Mr Li's employer also said in an interview yesterday that he was shocked to learn that his "model employee" had been accused of the grisly attack. Vincent Augert, an independent contractor who distributes newspapers in Edmonton, said that Mr Li was one of his most reliable carriers. "He was very punctual and always cleanly dressed," he said. "He was a very nice, polite guy. We would've had no reason to let him go before all this happened."
Mr Augert said Mr Li had worked for him since last July and caused no problems. "I had no odd suspicions about him at all." Mr Augert also said Mr Li called him two weeks ago to say he needed a day or two off to go to Winnipeg for a job interview at the end of July.

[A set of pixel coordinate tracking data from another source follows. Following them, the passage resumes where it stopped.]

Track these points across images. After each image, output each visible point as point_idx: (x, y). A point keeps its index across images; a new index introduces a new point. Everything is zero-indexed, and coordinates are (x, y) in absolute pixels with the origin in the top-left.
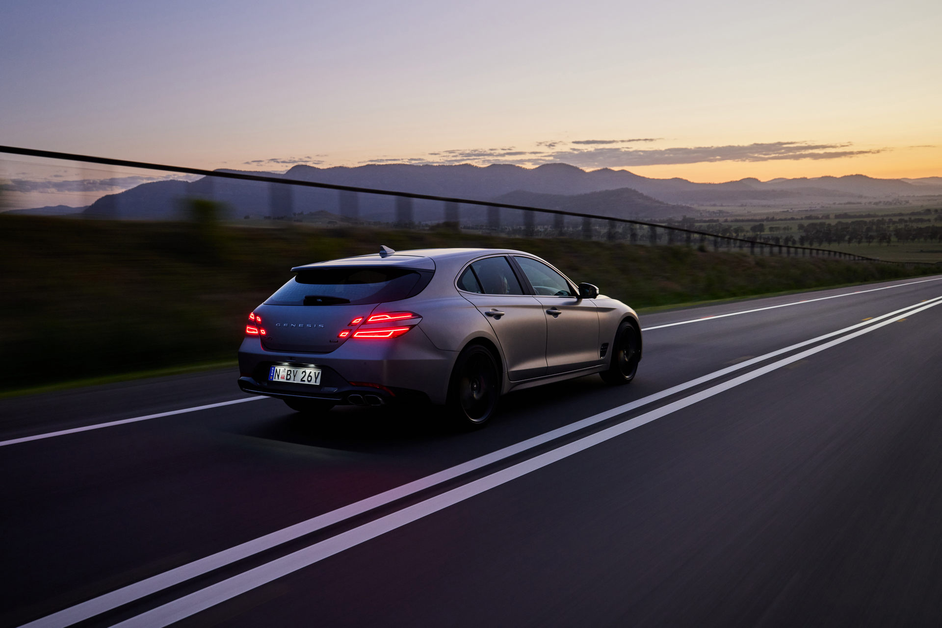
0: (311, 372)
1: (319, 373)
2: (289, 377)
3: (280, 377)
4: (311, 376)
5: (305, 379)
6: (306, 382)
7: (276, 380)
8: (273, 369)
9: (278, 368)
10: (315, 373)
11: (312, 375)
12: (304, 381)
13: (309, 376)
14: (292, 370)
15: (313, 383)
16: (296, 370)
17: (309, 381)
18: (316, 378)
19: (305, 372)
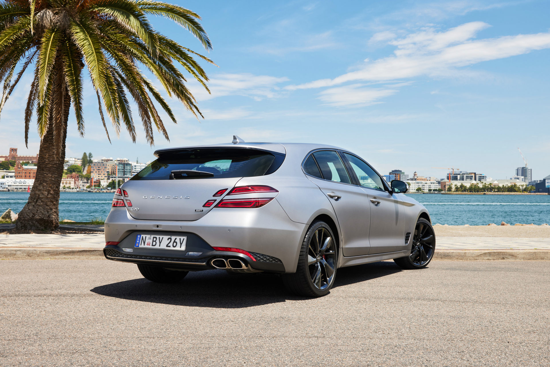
0: (176, 239)
1: (184, 239)
2: (154, 243)
3: (146, 243)
4: (176, 243)
5: (171, 244)
6: (172, 248)
7: (142, 246)
8: (139, 236)
9: (144, 236)
10: (180, 239)
11: (178, 241)
12: (170, 246)
13: (174, 242)
14: (158, 237)
15: (178, 248)
16: (161, 237)
17: (174, 247)
18: (181, 244)
19: (171, 239)
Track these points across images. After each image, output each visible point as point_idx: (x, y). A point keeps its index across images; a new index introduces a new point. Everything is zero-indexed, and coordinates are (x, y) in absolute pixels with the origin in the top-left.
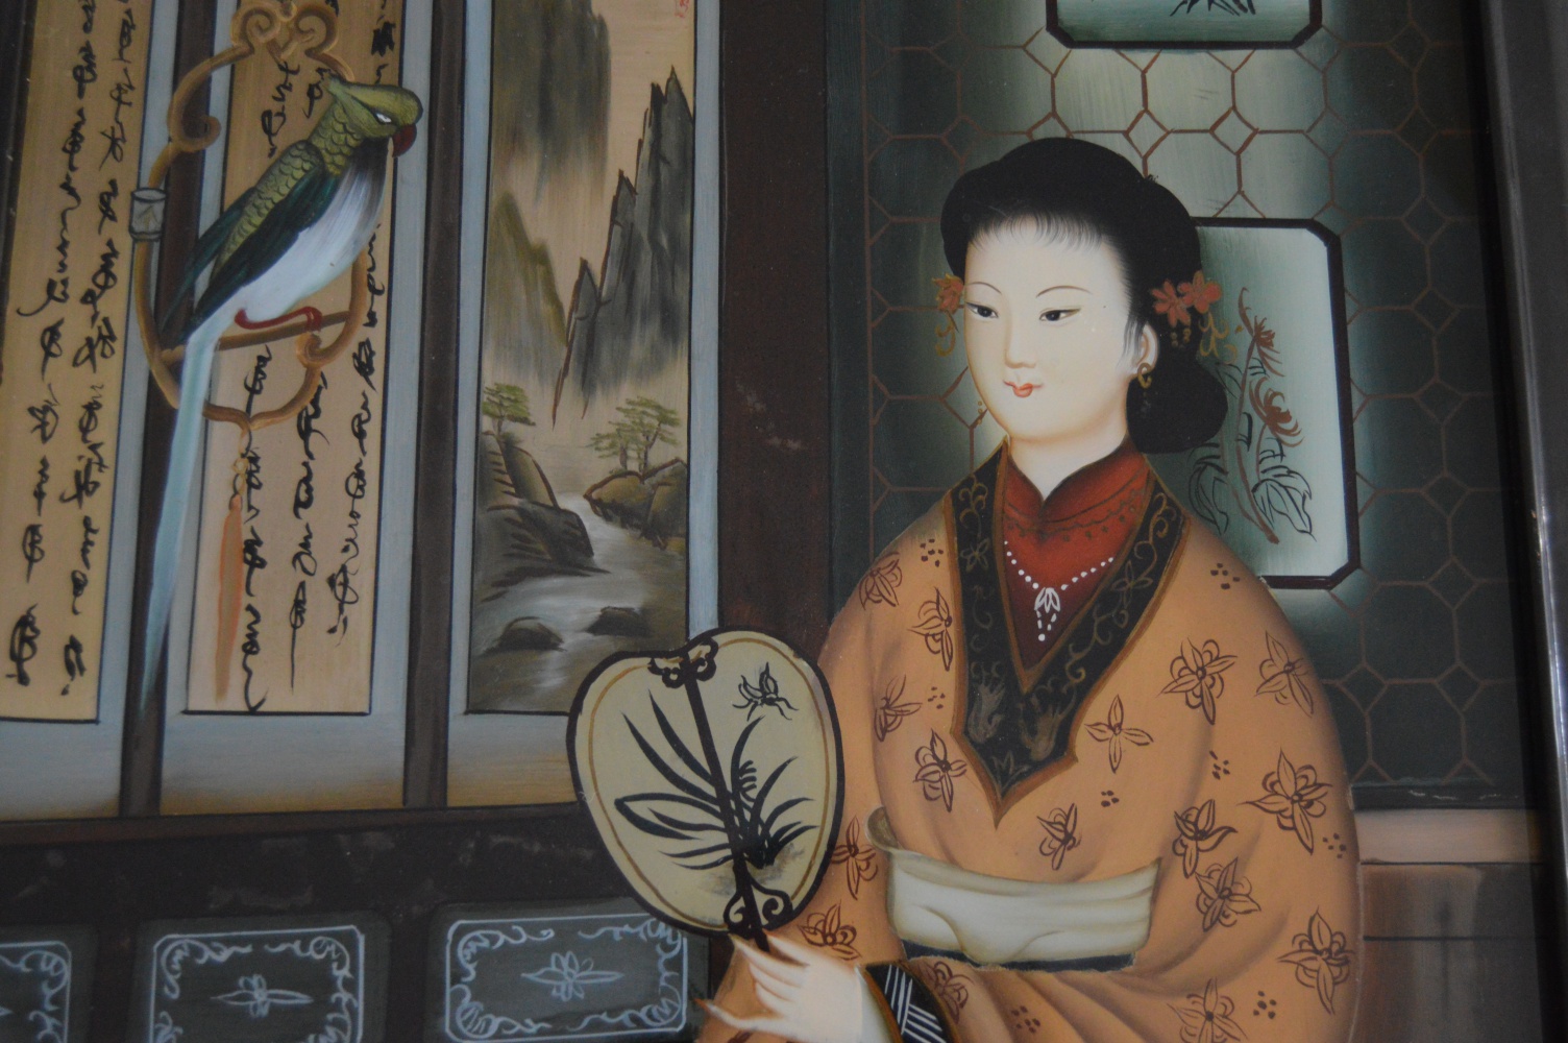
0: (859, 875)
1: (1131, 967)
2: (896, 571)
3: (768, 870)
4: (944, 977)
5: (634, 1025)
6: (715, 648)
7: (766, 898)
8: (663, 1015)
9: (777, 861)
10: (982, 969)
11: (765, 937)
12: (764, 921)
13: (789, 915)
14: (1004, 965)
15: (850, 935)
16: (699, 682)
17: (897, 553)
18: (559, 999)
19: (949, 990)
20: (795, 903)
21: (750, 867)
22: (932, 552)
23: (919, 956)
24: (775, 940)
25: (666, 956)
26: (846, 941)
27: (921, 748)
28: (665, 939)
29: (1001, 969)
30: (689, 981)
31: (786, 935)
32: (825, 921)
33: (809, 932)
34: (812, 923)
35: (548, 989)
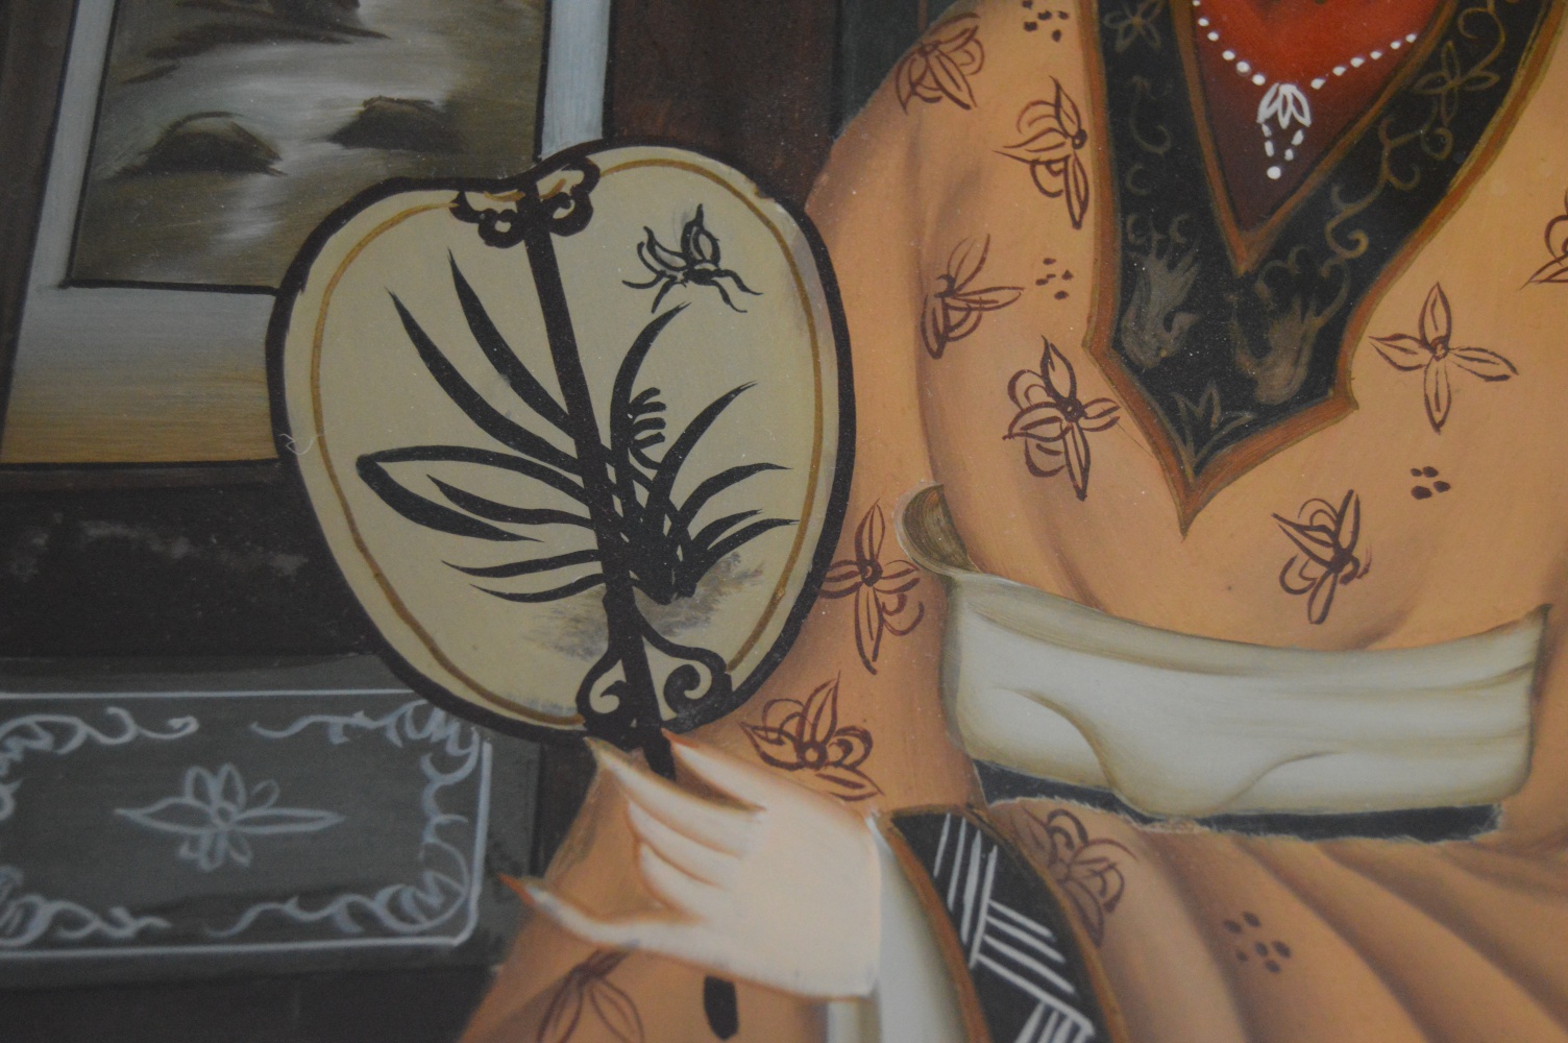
0: (882, 621)
1: (1493, 833)
2: (972, 46)
3: (681, 607)
4: (1069, 844)
5: (357, 929)
6: (592, 176)
7: (671, 664)
8: (430, 913)
9: (700, 590)
10: (1156, 829)
11: (666, 746)
12: (666, 713)
13: (724, 700)
14: (1204, 822)
15: (858, 747)
16: (555, 238)
17: (973, 16)
18: (191, 866)
19: (1080, 871)
20: (738, 677)
21: (641, 599)
22: (1046, 16)
23: (1012, 795)
24: (686, 753)
25: (440, 780)
26: (849, 760)
27: (1021, 373)
28: (442, 743)
29: (1198, 829)
30: (490, 835)
31: (713, 744)
32: (803, 716)
33: (766, 739)
34: (774, 720)
35: (174, 841)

He said Mr Li called him back and left a message with the dates, but never followed up after that. "That was unusual for him not to call back and then when he didn't show up for work on Tuesday we got worried," said Mr Augert, who said it was sometimes difficult to understand Mr Li because he spoke quickly and had a strong Chinese accent.
He said he called Mr Li's mobile phone on Thursday and his wife answered. She told him that she hadn't heard from Mr Li, who had told her he had to leave for a few days because of a family emergency. Mr Li, who shuffled into a courtroom on Friday in Portage la Prairie was not required to enter a plea. The prosecutor asked for a psychiatric assessment, but the judge said he wanted to give Mr Li a chance to meet with his lawyer. Mr Li's next court appearance is scheduled for Tuesday.